C'est une position qui a aidé Malcolm à produire l'un des journalismes intellectuels les plus vivifiants du XXe siècle. Mais cela paralyse certainement un mémoire.

« L’autobiographie est un genre mal nommé ; la mémoire ne parle que de certaines de ses lignes », écrit Malcolm dans « Still Pictures ». Comme la biographie, dit-elle, c’est une « entreprise romanesque ».

Le compromis fondamental du mémorialiste diffère de celui du journaliste – vous racontez une histoire de votre vie, une histoire qui implique des distorsions narratives nécessaires – et c'est un compromis que Malcolm refuse de faire. Elle ne fait pas confiance au récit de quelqu'un d'autre sur sa propre vie ; comment peut-elle demander à un lecteur de lui faire confiance ?

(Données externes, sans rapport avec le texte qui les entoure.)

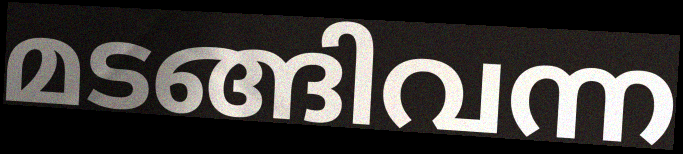
മടങ്ങിവന്ന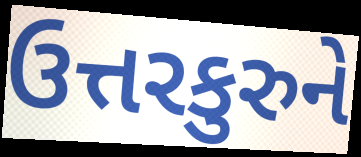
ઉત્તરકુરુનેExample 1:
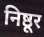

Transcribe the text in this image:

निष्ठूर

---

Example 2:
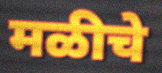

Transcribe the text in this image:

मळीचे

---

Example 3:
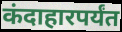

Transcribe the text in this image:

कंदाहारपर्यंत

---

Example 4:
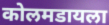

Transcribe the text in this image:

कोलमडायला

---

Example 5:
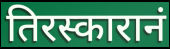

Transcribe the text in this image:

तिरस्कारानं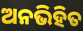
ଅନଭିହିତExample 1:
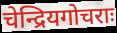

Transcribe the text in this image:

चेन्द्रियगोचराः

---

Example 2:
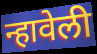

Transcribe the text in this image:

न्हावेली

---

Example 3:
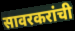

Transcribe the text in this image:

सावरकरांची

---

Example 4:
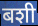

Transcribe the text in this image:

बशी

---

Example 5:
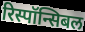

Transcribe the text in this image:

रिस्पॉन्सिबल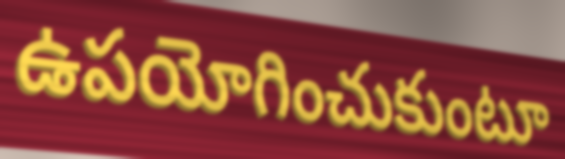
ఉపయోగించుకుంటూ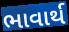
ભાવાર્થ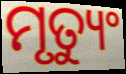
ମୃତ୍ୟୁଂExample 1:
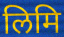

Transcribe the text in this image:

लिमि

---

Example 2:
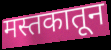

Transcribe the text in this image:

मस्तकातून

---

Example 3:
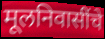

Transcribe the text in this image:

मूलनिवासींचे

Alors elle ne nous raconte pas sa vie, elle nous offre un album photo, avec des riffs. La plupart de ces courts chapitres commencent par un instantané. Voici Janet, 4 ans, avec ses parents, regardant par la fenêtre d'un train alors que la famille fuit l'Europe en 1939. Voici une photo de ces mêmes parents très élégants dans le centre-ville de Prague, et une autre de son père en travesti dans un « dadaïste ». balle." Ses parents ont couru dans les cercles d'avant-garde à Prague, mais se sont résignés à vivre dans la communauté de la classe moyenne des émigrés tchèques du Manhattan du milieu du siècle.

Il y a peu de choses dans ce livre sur la vie adulte et la carrière de Malcolm, ce qui est à la base de notre intérêt pour elle en premier lieu. Elle est beaucoup plus à l'aise de proposer des banalités intéressantes sur ses débuts dans sa vie que d'examiner les décisions et les contradictions qui ont constitué sa remarquable carrière.

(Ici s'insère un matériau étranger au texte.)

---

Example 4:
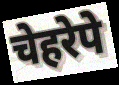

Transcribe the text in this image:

चेहरेपे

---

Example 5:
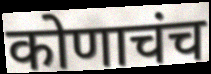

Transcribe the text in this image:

कोणाचंचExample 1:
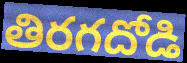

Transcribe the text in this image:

Cependant, un chapitre intitulé « L'appartement » s'ouvre sur un instantané de Malcolm et d'un homme à l'extérieur, appuyés contre une sorte de roadster à toit ouvert, le vent soufflant sur l'écharpe de Malcolm. Le texte commence obliquement, centré sur un motif de porcelaine italienne que Malcolm n'aimait pas particulièrement. Elle relie son dégoût pour ce schéma à sa présence lors de ses « déjeuners illicites avec G ». Il s'agirait de Gardner Botsford, son rédacteur en chef au New Yorker et son deuxième mari.

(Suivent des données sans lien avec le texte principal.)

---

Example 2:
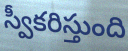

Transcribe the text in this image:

స్వీకరిస్తుంది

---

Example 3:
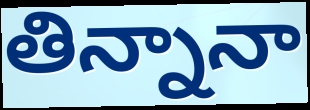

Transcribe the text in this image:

తిన్నానా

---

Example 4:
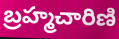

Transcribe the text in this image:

బ్రహ్మచారిణి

« L'adultère nous fait sortir de notre vie habituelle, parfois de manière inhabituelle », écrit Malcolm.

Probablement! Mais nous devrons la croire sur parole. Presque aussitôt qu’elle ouvre la porte de cet appartement d’une pièce de Midtown, elle la claque : « La prérogative de la retenue lâche est précieuse pour les écrivains apparemment les plus révélateurs. Je l’exerce ici avec mes excuses.